More than 100 people gathered in a park in Katherine on March 24 to launch the Frack-Free NT Roadshow, a group of pastoralists, traditional owners and environmentalists doing community education and outreach in the Roper and gulf country.
Days before the event, the Northern Territory government announced it had granted a petroleum exploration licence over a massive parcel of land near Katherine. The licence covered iconic Elsey Station and Bitter Springs — both prime pastoral land — and the Aboriginal community of Jilkminggan, 25 kilometres south of Mataranka.
Many people at the March 25 event had not heard the news and were devastated. However the mood was strong and defiant. A range of speakers, including traditional owners and pastoralists, described their commitment to stop companies fracking the land. There was a sense of different parts of the community uniting behind an important cause.
Pastoralist Daniel Tapp, from Big River Station, told of other extractive companies on his land, and how few rights he had — he hadn't even known they were there until he was out checking the fences one day. This is entirely legal under the loose regulatory framework of the NT.

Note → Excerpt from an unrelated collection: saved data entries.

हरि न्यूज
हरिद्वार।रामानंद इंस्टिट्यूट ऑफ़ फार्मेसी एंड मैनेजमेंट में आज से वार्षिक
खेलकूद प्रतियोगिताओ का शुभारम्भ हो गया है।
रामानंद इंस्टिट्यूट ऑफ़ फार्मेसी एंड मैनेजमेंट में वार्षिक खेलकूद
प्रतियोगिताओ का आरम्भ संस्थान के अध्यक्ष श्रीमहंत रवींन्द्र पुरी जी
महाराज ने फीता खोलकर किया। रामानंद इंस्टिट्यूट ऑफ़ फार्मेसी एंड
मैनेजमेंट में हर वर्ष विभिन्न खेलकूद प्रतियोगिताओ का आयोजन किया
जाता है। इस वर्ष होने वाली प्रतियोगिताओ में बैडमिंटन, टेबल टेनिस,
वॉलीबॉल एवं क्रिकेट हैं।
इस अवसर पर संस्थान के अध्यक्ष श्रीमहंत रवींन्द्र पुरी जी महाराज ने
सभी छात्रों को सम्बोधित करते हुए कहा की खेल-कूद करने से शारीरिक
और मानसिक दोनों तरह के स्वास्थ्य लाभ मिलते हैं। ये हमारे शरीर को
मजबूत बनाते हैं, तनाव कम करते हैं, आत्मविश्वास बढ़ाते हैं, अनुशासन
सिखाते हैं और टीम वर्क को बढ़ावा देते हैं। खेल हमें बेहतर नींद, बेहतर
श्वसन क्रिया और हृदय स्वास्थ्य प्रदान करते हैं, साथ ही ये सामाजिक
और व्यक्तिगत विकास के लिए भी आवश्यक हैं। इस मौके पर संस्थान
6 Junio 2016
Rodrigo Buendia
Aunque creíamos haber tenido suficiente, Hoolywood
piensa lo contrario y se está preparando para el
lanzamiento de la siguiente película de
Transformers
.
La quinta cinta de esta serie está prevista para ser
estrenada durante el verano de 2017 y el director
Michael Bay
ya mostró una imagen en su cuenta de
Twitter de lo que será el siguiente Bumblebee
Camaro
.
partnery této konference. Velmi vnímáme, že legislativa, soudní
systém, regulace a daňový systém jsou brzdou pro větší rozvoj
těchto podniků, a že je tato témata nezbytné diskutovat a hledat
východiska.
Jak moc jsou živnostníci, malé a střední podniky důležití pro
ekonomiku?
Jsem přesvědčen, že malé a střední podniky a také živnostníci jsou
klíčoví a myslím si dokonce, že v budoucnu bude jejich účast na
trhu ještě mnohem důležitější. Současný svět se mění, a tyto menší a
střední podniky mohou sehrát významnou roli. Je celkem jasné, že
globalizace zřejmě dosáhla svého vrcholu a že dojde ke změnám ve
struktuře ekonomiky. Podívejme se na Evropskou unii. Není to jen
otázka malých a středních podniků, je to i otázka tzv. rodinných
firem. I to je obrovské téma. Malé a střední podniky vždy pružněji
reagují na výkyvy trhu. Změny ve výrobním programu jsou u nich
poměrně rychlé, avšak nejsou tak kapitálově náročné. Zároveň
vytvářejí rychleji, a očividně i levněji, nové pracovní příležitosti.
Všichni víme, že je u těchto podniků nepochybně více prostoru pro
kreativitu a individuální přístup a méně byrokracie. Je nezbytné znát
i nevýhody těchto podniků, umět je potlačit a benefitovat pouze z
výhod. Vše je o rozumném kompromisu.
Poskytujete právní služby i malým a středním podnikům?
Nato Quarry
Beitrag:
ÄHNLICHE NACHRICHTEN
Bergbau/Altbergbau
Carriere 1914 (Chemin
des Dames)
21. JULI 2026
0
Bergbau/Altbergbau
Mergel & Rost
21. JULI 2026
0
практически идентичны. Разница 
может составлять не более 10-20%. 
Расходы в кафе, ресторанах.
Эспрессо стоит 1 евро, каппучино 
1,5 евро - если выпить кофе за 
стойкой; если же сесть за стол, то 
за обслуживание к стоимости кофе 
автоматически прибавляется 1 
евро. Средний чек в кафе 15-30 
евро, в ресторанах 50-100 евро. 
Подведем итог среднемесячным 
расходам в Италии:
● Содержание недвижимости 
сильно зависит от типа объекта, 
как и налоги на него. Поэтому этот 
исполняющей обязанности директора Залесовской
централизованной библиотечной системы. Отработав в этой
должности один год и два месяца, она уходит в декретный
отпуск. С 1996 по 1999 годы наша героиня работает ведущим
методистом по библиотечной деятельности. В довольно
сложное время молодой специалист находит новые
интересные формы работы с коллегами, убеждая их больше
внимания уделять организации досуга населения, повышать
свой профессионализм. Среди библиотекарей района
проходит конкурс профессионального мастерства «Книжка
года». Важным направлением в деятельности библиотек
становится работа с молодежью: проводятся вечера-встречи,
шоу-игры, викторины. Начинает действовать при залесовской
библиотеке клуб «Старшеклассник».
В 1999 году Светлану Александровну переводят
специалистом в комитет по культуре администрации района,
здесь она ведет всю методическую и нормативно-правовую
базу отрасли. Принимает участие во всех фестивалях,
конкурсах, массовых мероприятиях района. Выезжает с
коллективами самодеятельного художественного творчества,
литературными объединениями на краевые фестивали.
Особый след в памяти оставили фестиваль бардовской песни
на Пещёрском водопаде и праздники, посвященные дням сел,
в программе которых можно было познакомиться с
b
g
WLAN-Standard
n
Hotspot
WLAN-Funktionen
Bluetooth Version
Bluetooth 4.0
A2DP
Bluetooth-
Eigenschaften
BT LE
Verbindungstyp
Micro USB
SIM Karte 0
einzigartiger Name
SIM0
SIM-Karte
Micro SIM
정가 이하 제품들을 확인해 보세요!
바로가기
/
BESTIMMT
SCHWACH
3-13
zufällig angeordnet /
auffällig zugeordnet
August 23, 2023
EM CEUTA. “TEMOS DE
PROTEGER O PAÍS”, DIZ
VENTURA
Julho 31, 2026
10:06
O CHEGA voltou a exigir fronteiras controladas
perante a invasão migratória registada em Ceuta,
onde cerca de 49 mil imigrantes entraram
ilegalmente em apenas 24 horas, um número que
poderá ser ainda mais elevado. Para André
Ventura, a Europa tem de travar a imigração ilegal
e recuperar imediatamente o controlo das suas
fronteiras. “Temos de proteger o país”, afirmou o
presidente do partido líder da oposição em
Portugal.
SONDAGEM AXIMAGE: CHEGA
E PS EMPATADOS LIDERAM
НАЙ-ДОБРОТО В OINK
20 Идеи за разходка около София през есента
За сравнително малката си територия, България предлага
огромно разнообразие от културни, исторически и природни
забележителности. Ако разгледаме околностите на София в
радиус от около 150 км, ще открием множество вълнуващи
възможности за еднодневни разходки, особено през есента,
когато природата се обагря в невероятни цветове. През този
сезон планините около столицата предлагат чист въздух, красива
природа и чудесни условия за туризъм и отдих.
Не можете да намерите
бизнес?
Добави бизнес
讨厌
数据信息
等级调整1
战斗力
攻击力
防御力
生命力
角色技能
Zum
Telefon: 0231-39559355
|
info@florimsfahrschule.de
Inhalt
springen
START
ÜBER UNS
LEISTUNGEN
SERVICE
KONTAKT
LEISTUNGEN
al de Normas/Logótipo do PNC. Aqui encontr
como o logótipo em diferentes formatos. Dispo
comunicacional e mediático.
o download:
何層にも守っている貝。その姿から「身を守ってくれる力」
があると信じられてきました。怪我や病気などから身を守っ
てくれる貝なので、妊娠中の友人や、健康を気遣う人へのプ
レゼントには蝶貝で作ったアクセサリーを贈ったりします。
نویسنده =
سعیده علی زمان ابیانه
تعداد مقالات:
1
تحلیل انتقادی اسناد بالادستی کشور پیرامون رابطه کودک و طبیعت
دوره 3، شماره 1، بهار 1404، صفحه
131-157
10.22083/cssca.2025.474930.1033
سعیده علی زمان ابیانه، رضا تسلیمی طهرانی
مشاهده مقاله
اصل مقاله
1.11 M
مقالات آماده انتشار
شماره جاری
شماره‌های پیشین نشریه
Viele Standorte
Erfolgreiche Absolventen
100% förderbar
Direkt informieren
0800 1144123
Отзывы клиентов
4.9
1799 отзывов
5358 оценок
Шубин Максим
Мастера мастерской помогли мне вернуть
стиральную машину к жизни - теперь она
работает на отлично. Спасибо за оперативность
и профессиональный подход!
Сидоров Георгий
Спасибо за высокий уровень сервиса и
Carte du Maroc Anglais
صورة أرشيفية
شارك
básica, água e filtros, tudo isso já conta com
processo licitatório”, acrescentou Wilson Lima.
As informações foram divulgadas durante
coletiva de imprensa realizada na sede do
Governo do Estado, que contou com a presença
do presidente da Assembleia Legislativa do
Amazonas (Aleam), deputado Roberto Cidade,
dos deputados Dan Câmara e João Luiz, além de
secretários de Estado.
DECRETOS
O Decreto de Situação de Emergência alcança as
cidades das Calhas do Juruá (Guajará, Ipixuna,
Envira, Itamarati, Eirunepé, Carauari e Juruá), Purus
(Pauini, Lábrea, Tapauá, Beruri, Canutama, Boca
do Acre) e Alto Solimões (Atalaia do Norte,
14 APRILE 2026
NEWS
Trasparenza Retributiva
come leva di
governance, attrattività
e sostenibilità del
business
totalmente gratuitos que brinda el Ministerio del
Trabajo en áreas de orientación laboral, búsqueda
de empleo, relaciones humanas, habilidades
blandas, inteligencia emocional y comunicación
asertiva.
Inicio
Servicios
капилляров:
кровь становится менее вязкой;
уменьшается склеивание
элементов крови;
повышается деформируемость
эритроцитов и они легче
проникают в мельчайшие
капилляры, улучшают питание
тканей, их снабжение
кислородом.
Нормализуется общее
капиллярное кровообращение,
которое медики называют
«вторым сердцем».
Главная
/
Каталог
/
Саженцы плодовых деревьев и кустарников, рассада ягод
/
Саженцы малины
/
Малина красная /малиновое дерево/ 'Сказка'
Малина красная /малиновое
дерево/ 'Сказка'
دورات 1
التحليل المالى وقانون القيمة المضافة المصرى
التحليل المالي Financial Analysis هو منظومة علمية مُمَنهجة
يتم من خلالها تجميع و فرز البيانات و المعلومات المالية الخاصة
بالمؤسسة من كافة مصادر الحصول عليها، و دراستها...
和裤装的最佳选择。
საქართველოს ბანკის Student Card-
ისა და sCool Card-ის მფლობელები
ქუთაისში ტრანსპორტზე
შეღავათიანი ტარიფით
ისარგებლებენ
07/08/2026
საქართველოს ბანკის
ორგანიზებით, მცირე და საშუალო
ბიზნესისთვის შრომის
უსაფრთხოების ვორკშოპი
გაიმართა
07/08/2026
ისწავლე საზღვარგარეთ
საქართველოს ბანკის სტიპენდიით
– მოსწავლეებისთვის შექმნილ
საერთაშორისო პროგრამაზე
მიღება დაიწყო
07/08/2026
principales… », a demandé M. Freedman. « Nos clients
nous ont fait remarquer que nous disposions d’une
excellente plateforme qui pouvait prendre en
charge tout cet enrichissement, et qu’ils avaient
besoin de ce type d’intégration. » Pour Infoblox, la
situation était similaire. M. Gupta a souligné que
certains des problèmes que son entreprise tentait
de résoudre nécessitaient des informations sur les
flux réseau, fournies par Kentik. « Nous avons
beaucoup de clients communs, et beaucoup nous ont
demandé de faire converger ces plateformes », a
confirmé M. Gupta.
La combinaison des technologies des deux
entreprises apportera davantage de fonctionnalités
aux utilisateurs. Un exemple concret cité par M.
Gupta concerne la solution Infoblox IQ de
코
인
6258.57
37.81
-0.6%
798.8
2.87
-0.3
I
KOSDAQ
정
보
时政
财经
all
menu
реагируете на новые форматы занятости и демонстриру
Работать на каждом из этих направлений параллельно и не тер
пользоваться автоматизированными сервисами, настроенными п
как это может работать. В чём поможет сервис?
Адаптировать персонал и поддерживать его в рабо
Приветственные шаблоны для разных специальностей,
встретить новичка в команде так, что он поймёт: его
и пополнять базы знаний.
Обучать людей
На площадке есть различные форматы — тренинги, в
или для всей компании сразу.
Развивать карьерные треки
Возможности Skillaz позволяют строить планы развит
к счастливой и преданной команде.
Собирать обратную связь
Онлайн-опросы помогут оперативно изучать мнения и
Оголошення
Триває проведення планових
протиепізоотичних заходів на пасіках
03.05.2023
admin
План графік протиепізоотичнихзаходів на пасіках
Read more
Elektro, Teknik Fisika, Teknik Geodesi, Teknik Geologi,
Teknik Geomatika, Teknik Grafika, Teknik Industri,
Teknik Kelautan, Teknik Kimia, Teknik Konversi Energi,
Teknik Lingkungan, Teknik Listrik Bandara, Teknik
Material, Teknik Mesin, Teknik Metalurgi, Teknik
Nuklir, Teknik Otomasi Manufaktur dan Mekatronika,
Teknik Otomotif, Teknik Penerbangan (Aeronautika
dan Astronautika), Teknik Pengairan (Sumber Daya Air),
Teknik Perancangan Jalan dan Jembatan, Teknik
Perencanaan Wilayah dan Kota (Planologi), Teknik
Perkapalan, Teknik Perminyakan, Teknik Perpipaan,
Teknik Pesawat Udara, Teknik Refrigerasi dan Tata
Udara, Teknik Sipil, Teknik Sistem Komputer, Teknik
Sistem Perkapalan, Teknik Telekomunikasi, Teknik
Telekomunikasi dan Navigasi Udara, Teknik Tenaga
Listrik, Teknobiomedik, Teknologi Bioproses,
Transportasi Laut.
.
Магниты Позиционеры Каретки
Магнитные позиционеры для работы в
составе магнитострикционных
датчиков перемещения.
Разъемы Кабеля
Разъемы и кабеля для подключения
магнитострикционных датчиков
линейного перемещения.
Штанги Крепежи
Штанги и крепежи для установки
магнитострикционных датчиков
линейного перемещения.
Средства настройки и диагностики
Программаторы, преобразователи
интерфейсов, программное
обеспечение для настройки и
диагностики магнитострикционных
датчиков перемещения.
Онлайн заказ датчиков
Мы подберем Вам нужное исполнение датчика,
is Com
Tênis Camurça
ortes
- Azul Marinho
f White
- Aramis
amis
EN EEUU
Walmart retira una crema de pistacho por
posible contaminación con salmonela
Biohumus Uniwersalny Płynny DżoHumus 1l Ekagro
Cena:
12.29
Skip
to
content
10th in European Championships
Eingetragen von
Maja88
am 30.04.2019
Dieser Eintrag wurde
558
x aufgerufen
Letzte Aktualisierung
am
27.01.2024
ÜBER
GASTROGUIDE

"When I say my land, I really mean our land,” Tapp said. "I'm just looking after it. We all have to look after it … Lock the gates, people, before it's too late."
Nancy McDinney, a Garawa traditional owner, was one of a group of leaders joining the roadshow from Borroloola. McDinney and others have been launching a strong campaign against contamination of their country by the McArthur River zinc, lead and silver mine. Petroleum companies also have that area in their sights and McDinney and her family are gearing up for a fight.
"The land is more important," she told the crowd. "Our rivers, our bush life. Countrymen: we speak different languages but we need to come together and say ‘frack off!’."
Djungan custodian Colin Judulu Neale from Yarrabin in North Queensland is part of a small delegation of traditional owners joining the roadshow from across the border. They have been fighting the damaging and invasive unconventional gas industry in their country. He reminded the audience that Aboriginal law gave everyone the responsibility to share and protect country.
Dr Bruce Hocking, a long-time GP from Katherine, was concerned about the lack of adequate research into the health risks associated with fracking. "We don't want fracking to be our generation's thalidomide."
The roadshow, which includes David Morris from the Environmental Defenders Office, Tapp, McDinney and other traditional owners, and representatives from the Frack Free NT Alliance, will visit pastoral stations, communities and outstations targeted by petroleum countries.
The roadshow comes just after the NT government released the Hawke Report into hydraulic fracturing in the NT. The report found that a robust and effective regulatory regime was not yet in place in the NT, but said there was "no justification whatsoever for the imposition of a moratorium". Despite the lack of adequate regulation, the NT government appears to be going full steam ahead with the granting of exploration licenses.
Lauren Mellor from the Frack-Free Alliance said: “NT Petroleum Law is the weakest in Australia, and landholders have few rights to stop access to unwanted invasive exploration and mining on their land. The regulators NT EPA [Environment Protection Agency] and NT DME [Department of Mines and Energy] are unprepared and under-resourced to manage the risk posed by the thousands of wells planned by shale gas companies in the NT.
“If fracking goes ahead it will be communities, landholders and the public who will be left with the long-term economic and environmental costs, not the gas companies or even the current NT government who will be long gone.”